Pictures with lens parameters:
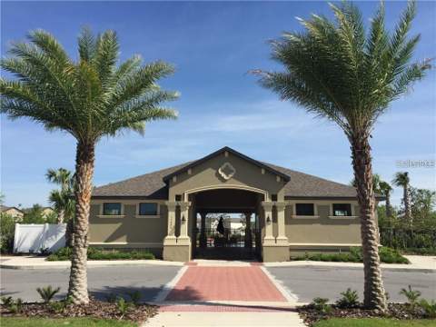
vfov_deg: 48.2
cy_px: 164
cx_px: 218
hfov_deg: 61.7
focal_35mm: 29
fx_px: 365
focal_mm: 4.15
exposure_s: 1/2326
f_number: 2.2
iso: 32
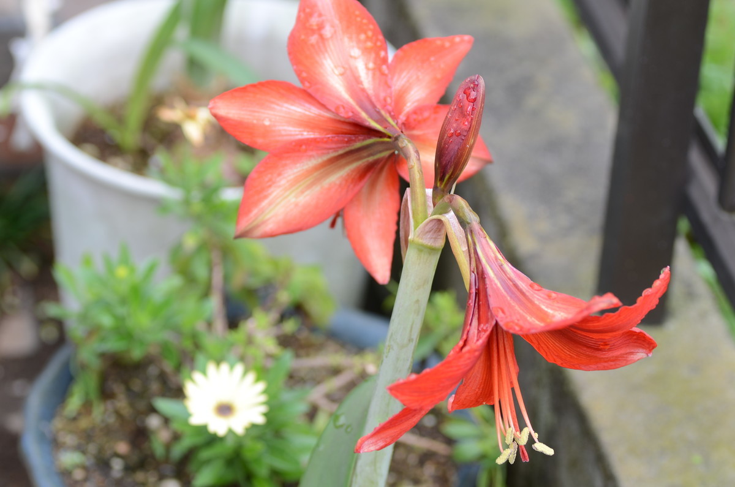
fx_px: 2751
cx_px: 368
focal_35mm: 135
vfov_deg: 10.1
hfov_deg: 15.2
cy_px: 244
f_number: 5.6
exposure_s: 1/200
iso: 160
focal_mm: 90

## WHAT IS BEING ASKED
The entries are to be reproduced exactly, excluding any pictures they contain.

## REPLY
vfov_deg: 48.2
cy_px: 164
cx_px: 218
hfov_deg: 61.7
focal_35mm: 29
fx_px: 365
focal_mm: 4.15
exposure_s: 1/2326
f_number: 2.2
iso: 32
fx_px: 2751
cx_px: 368
focal_35mm: 135
vfov_deg: 10.1
hfov_deg: 15.2
cy_px: 244
f_number: 5.6
exposure_s: 1/200
iso: 160
focal_mm: 90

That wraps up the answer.